Lorsque Kyle Rittenhouse plaide la légitime défense, assurant avoir tiré après avoir été pris en chasse et attaqué par ces 3 hommes, de nombreux Américains relancent l’affaire Chrysull Kizer. Cette femme Afro-Américaine âgée de 17 ans en 2018 a abattu l’homme qui a abusé sexuellement d’elle et invoque donc la légitime défense. Elle a été emprisonnée dans l’attente de son procès puis libérée 2 ans plus tard grâce au versement d’une caution de 400 000 dollars. Son procès est toujours en attente. Mais, lorsque Kyle Rittenhouse est inculpé de meurtre un jour après avoir tué les deux manifestants, il est remis en liberté le lendemain grâce au versement d’une caution de 2 millions de dollars par des militants d'extrême droite.

Comment Kyle Rittenhouse peut-il plaider la légitime défense lorsqu’il a lui-même créé le danger ? Une Amérique scande la pérennité du second amendement et la légitime défense, une autre Amérique pleure la place des armes à feu au sein de la société et celle du racisme.


Le comportement du Juge de la Kenosha Court House

Le comportement du juge Bruce Schroeder est un autre facteur de divisions. Un juge doit être impartial. Pourtant lors du procès, son téléphone a sonné et sa sonnerie était le chant patriotique : God Bless the USA. Il s’agit de la chanson préférée de Donald Trump pour faire ses entrées sur scène. L’opinion politique du juge est exprimée. Le juge B. Schroeder a de plus interdit l’usage du terme « victime » pour qualifier les deux personnes tuées et la personne blessée par Mr. Rittenhouse. Il exige l’emploi de « pilleurs ». Pendant le procès l’opinion est tranchée : d’un côté des voitures passent en klaxonnant, certains rugissent « libérer Kyle » ; tandis que de l’autre, des personnes pleurent, comme un homme qui s’est effondré à l’annonce de l’acquittement.

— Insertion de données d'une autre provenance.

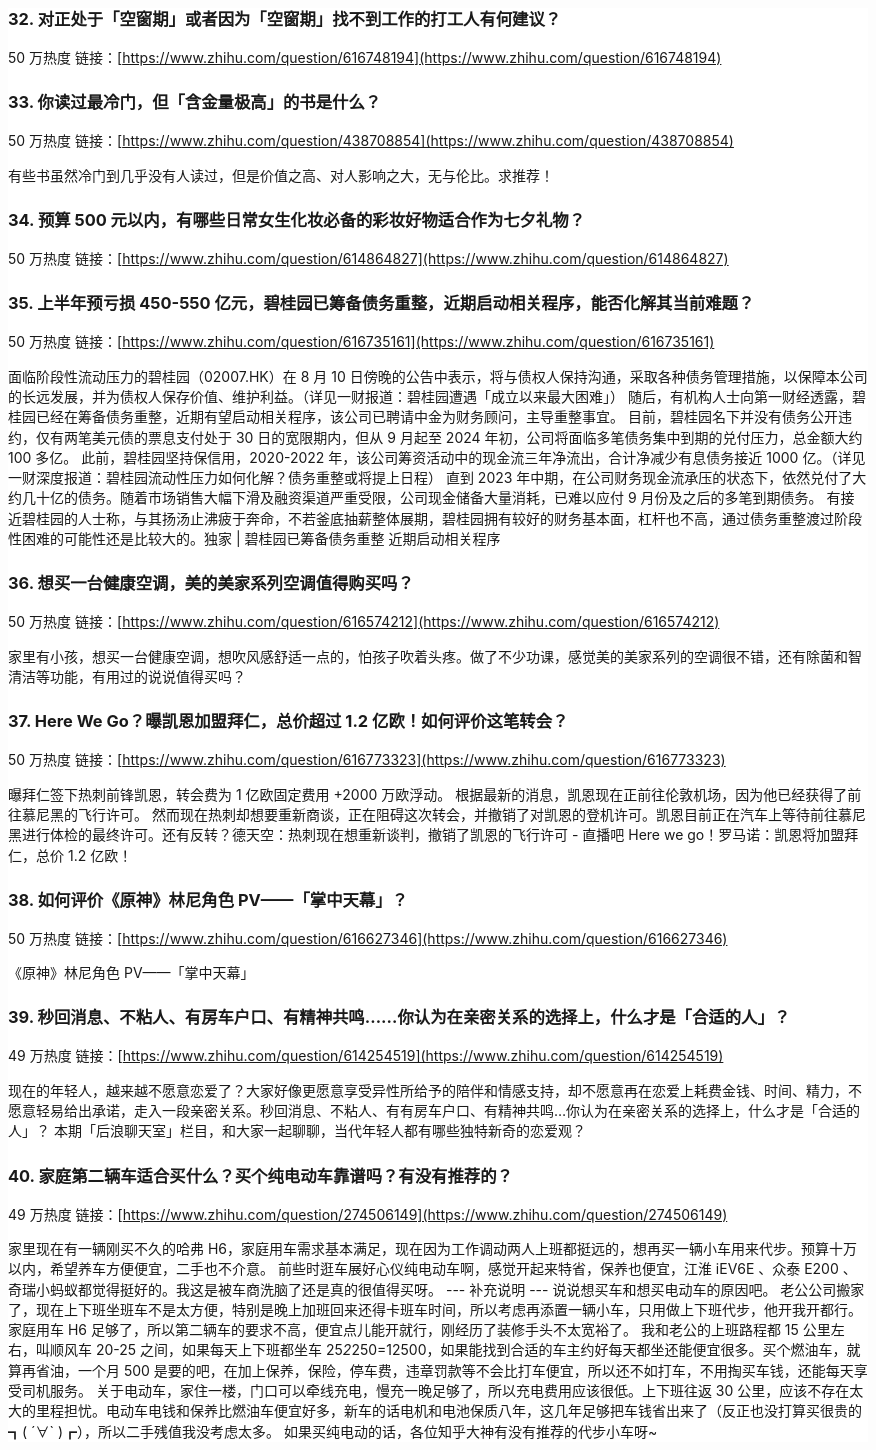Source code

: ### 32. 对正处于「空窗期」或者因为「空窗期」找不到工作的打工人有何建议？
50 万热度 链接：[https://www.zhihu.com/question/616748194](https://www.zhihu.com/question/616748194)



### 33. 你读过最冷门，但「含金量极高」的书是什么？
50 万热度 链接：[https://www.zhihu.com/question/438708854](https://www.zhihu.com/question/438708854)

有些书虽然冷门到几乎没有人读过，但是价值之高、对人影响之大，无与伦比。求推荐！

### 34. 预算 500 元以内，有哪些日常女生化妆必备的彩妆好物适合作为七夕礼物？
50 万热度 链接：[https://www.zhihu.com/question/614864827](https://www.zhihu.com/question/614864827)



### 35. 上半年预亏损 450-550 亿元，碧桂园已筹备债务重整，近期启动相关程序，能否化解其当前难题？
50 万热度 链接：[https://www.zhihu.com/question/616735161](https://www.zhihu.com/question/616735161)

面临阶段性流动压力的碧桂园（02007.HK）在 8 月 10 日傍晚的公告中表示，将与债权人保持沟通，采取各种债务管理措施，以保障本公司的长远发展，并为债权人保存价值、维护利益。（详见一财报道：碧桂园遭遇「成立以来最大困难」） 随后，有机构人士向第一财经透露，碧桂园已经在筹备债务重整，近期有望启动相关程序，该公司已聘请中金为财务顾问，主导重整事宜。 目前，碧桂园名下并没有债务公开违约，仅有两笔美元债的票息支付处于 30 日的宽限期内，但从 9 月起至 2024 年初，公司将面临多笔债务集中到期的兑付压力，总金额大约 100 多亿。 此前，碧桂园坚持保信用，2020-2022 年，该公司筹资活动中的现金流三年净流出，合计净减少有息债务接近 1000 亿。（详见一财深度报道：碧桂园流动性压力如何化解？债务重整或将提上日程） 直到 2023 年中期，在公司财务现金流承压的状态下，依然兑付了大约几十亿的债务。随着市场销售大幅下滑及融资渠道严重受限，公司现金储备大量消耗，已难以应付 9 月份及之后的多笔到期债务。 有接近碧桂园的人士称，与其扬汤止沸疲于奔命，不若釜底抽薪整体展期，碧桂园拥有较好的财务基本面，杠杆也不高，通过债务重整渡过阶段性困难的可能性还是比较大的。独家 | 碧桂园已筹备债务重整 近期启动相关程序

### 36. 想买一台健康空调，美的美家系列空调值得购买吗？
50 万热度 链接：[https://www.zhihu.com/question/616574212](https://www.zhihu.com/question/616574212)

家里有小孩，想买一台健康空调，想吹风感舒适一点的，怕孩子吹着头疼。做了不少功课，感觉美的美家系列的空调很不错，还有除菌和智清洁等功能，有用过的说说值得买吗？

### 37. Here We Go？曝凯恩加盟拜仁，总价超过 1.2 亿欧！如何评价这笔转会？
50 万热度 链接：[https://www.zhihu.com/question/616773323](https://www.zhihu.com/question/616773323)

曝拜仁签下热刺前锋凯恩，转会费为 1 亿欧固定费用 +2000 万欧浮动。 根据最新的消息，凯恩现在正前往伦敦机场，因为他已经获得了前往慕尼黑的飞行许可。 然而现在热刺却想要重新商谈，正在阻碍这次转会，并撤销了对凯恩的登机许可。凯恩目前正在汽车上等待前往慕尼黑进行体检的最终许可。还有反转？德天空：热刺现在想重新谈判，撤销了凯恩的飞行许可 - 直播吧 Here we go！罗马诺：凯恩将加盟拜仁，总价 1.2 亿欧！

### 38. 如何评价《原神》林尼角色 PV——「掌中天幕」？
50 万热度 链接：[https://www.zhihu.com/question/616627346](https://www.zhihu.com/question/616627346)

《原神》林尼角色 PV——「掌中天幕」

### 39. 秒回消息、不粘人、有房车户口、有精神共鸣……你认为在亲密关系的选择上，什么才是「合适的人」？
49 万热度 链接：[https://www.zhihu.com/question/614254519](https://www.zhihu.com/question/614254519)

现在的年轻人，越来越不愿意恋爱了？大家好像更愿意享受异性所给予的陪伴和情感支持，却不愿意再在恋爱上耗费金钱、时间、精力，不愿意轻易给出承诺，走入一段亲密关系。秒回消息、不粘人、有有房车户口、有精神共鸣…你认为在亲密关系的选择上，什么才是「合适的人」？ 本期「后浪聊天室」栏目，和大家一起聊聊，当代年轻人都有哪些独特新奇的恋爱观？

### 40. 家庭第二辆车适合买什么？买个纯电动车靠谱吗？有没有推荐的？
49 万热度 链接：[https://www.zhihu.com/question/274506149](https://www.zhihu.com/question/274506149)

家里现在有一辆刚买不久的哈弗 H6，家庭用车需求基本满足，现在因为工作调动两人上班都挺远的，想再买一辆小车用来代步。预算十万以内，希望养车方便便宜，二手也不介意。 前些时逛车展好心仪纯电动车啊，感觉开起来特省，保养也便宜，江淮 iEV6E 、众泰 E200 、奇瑞小蚂蚁都觉得挺好的。我这是被车商洗脑了还是真的很值得买呀。 --- 补充说明 --- 说说想买车和想买电动车的原因吧。 老公公司搬家了，现在上下班坐班车不是太方便，特别是晚上加班回来还得卡班车时间，所以考虑再添置一辆小车，只用做上下班代步，他开我开都行。家庭用车 H6 足够了，所以第二辆车的要求不高，便宜点儿能开就行，刚经历了装修手头不太宽裕了。 我和老公的上班路程都 15 公里左右，叫顺风车 20-25 之间，如果每天上下班都坐车 25*2*250=12500，如果能找到合适的车主约好每天都坐还能便宜很多。买个燃油车，就算再省油，一个月 500 是要的吧，在加上保养，保险，停车费，违章罚款等不会比打车便宜，所以还不如打车，不用掏买车钱，还能每天享受司机服务。 关于电动车，家住一楼，门口可以牵线充电，慢充一晚足够了，所以充电费用应该很低。上下班往返 30 公里，应该不存在太大的里程担忧。电动车电钱和保养比燃油车便宜好多，新车的话电机和电池保质八年，这几年足够把车钱省出来了（反正也没打算买很贵的┓( ´∀` )┏），所以二手残值我没考虑太多。 如果买纯电动的话，各位知乎大神有没有推荐的代步小车呀~
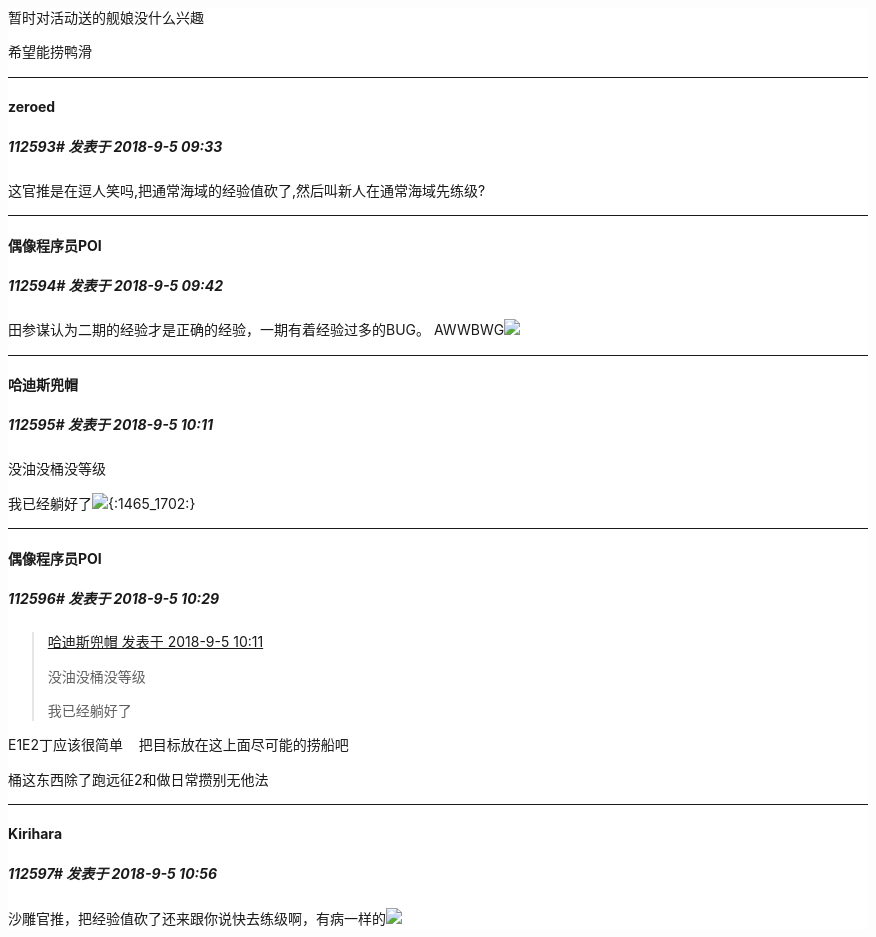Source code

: 
暂时对活动送的舰娘没什么兴趣

希望能捞鸭滑  


-----

####  zeroed  
##### 112593#       发表于 2018-9-5 09:33


这官推是在逗人笑吗,把通常海域的经验值砍了,然后叫新人在通常海域先练级?


-----

####  偶像程序员POI  
##### 112594#       发表于 2018-9-5 09:42


田参谋认为二期的经验才是正确的经验，一期有着经验过多的BUG。 AWWBWG<img src="https://static.saraba1st.com/image/smiley/face2017/067.png" referrerpolicy="no-referrer">


-----

####  哈迪斯兜帽  
##### 112595#       发表于 2018-9-5 10:11


没油没桶没等级

我已经躺好了<img src="https://static.saraba1st.com/image/smiley/face2017/038.png" referrerpolicy="no-referrer">{:1465_1702:}


-----

####  偶像程序员POI  
##### 112596#       发表于 2018-9-5 10:29


<blockquote><a href="httphttps://bbs.saraba1st.com/2b/forum.php?mod=redirect&amp;goto=findpost&amp;pid=40867563&amp;ptid=930880" target="_blank">哈迪斯兜帽 发表于 2018-9-5 10:11</a>

没油没桶没等级

我已经躺好了</blockquote>
E1E2丁应该很简单    把目标放在这上面尽可能的捞船吧

桶这东西除了跑远征2和做日常攒别无他法


-----

####  Kirihara  
##### 112597#       发表于 2018-9-5 10:56


沙雕官推，把经验值砍了还来跟你说快去练级啊，有病一样的<img src="https://static.saraba1st.com/image/smiley/face2017/130.png" referrerpolicy="no-referrer">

La dimension politique de l’acquittement

L’affaire incarne la polarisation de la société américaine. Donald Trump s’est rendu sur les lieux ainsi que Joe Biden lors des émeutes en 2020. L’un pour critiquer les violences des émeutes Black Lives Matters et l’autre pour échanger avec la famille de la victime Jakob Black. Il est presque possible de diviser l’opinion envers cet acquittement en 2 camps : l’un dans celui des démocrates et l’autre des républicains. Kamala Harris, vice-président américaine a par exemple exprimé sa déception et le républicain Madison Cawthorn, élu à la Chambre des Représentants a écrit dans un tweet : « Kyle, si vous voulez un stage chez moi, contactez-moi ».


L’affaire Kyle Rittenhouse touche de nombreux enjeux comme le contrôle des armes et divise la société américaine.